Jungkook
Hayatımın berbatlığına en içten küfürlerimi sundum. Ölmek istediğim için kendimden nefret etmeye başlamıştım.
Yapamazdım.
Gerçek hayatta gözlerim bir defa da olsa onu görmeliydi. Bu yüzden ölemezdim. Sabretmek zorundaydım.
Onun için. Bizim için.
Uğultuların kulaklarımı dolduruşuna aldırış etmemeye çalıştım. Her zaman olduğu gibiydi. İlaçlar kanıma karışırken beni etkisiz hale getiriyordu.
Bilincimi kaybetmemle yeniden rüya alemine dalıyordum.
Bu defa farklıydı. Yeşil vardı. Çok fazla yeşildi etrafım. Eski bir bankın üzerinde oturuyor, önümdeki gölün dalgalanmalarını izliyordum. İçinde balık kuyruklu bir erkek dolanıyordu.
Bakmaya doyamadığım güzel bir erkekti.
Gölün kenarına yaklaştı. Vücudu toprak alana ulaşınca kuyruğu kaybolmuş ince bacakları ortaya çıkmıştı. Güzeldi. Büyüleyiciydi.
Yanıma ulaştı ve oturdu.
"Seninle olmak istiyorum."
Tebessüm ettim.
"Ben de. Seni istiyorum."
Başını omzuma yasladı.
"Biliyorsun, gözlerini kapattığında yanında olacağım."
Elim çenesini hafifçe kavradı. Onu kendime çevirip dudaklarına minik bir öpücük bırakmadan önce konuştum.
"Biliyorum. Bu yüzden gözlerim hep kapalı."
Dudakları dudaklarımı sevdikten sonra ayağa kalktı. Elimi tutup beni de yanında götürüyordu. Göle doğru ilerliyorduk. Beni suyun içine çekmesine alışmıştım.
Her zerrem ıslanmaya başlamıştı. Durmuyordu. Beni kendine çekiyor ve büyülenmiş olmamdan yararlanıyordu.
Nefes alamıyordum. Boğuluyor ve kurtulamıyordum. Unutuyordu. Benim bir insan olduğumu unutuyordu.
Yeniden uyanıyordum. Gözlerimi açmama rağmen algılarım kapalıydı. Yanlızca bulanıktı.
Kaçmak istiyordum artık. Kurtulmak ve sonsuza kadar suyun içinde yaşamak. Öleceğimi bile bile gitmek istiyordum. Yanacağımı bile bile onun yanında olmak istiyordum.
O, çok güzeldi. Dayanamıyordum. Bir an önce kavuşmalıydım ona. Tenini tatmalıydım. Onun için savaşmalıydım.
Gücüm var mıydı? Savaşabilir miydim? Kurtulabilir miydim bu rezil hayattan?

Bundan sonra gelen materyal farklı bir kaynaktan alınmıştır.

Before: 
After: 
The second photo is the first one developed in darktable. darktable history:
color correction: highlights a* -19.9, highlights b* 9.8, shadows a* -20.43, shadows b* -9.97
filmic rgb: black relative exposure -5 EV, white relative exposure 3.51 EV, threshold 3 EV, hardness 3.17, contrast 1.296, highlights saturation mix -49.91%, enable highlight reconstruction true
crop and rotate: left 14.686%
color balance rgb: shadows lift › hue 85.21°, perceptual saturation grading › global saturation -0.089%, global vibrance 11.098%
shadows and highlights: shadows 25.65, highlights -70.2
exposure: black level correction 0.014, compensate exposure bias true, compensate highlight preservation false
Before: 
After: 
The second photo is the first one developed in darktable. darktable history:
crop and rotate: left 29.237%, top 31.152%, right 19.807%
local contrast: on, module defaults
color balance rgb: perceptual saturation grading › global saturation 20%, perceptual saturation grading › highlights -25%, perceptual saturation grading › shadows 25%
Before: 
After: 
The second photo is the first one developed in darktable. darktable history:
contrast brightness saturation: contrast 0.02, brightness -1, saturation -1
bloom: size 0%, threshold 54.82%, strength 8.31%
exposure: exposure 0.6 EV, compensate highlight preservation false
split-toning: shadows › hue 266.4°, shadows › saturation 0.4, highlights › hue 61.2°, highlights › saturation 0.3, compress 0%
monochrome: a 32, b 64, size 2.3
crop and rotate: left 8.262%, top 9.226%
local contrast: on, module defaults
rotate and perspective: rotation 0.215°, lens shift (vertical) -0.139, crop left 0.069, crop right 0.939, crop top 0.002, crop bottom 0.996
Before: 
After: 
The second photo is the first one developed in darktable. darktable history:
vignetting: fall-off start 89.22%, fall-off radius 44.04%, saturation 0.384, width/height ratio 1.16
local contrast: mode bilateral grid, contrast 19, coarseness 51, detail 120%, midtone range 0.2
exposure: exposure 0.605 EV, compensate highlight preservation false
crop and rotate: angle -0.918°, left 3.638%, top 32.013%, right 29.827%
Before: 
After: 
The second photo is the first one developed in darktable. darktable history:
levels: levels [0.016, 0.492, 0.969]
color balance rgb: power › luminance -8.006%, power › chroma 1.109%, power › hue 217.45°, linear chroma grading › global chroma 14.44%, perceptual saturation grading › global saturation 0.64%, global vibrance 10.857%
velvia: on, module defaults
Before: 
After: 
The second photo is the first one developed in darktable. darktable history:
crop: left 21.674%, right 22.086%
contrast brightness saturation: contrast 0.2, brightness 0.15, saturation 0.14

Denemek zorunda hissediyordum. Artık sabrım kalmamıştı. Dolmuştum. Taşmak üzereydim. O sonsuza kadar yanımda olmalıydı. Benim elimdeydi her şey.
Savaşacak ve istediklerimi alacaktım. Hayatım tamamen benim kontrolüm altında olacaktı.
O mavi olacaktı benim için. Ben ise kırmızıya bürünecektim. Birbirimize karışıp mor olacaktık. Mutlu olacaktık. Birlikte en mükemmeli bulacaktık.
Savaşım şimdi başlıyordu."Bana artık bu ilaçları veremeyeceksiniz. Beni zehirlemenize daha fazla izin vermeyeceğim."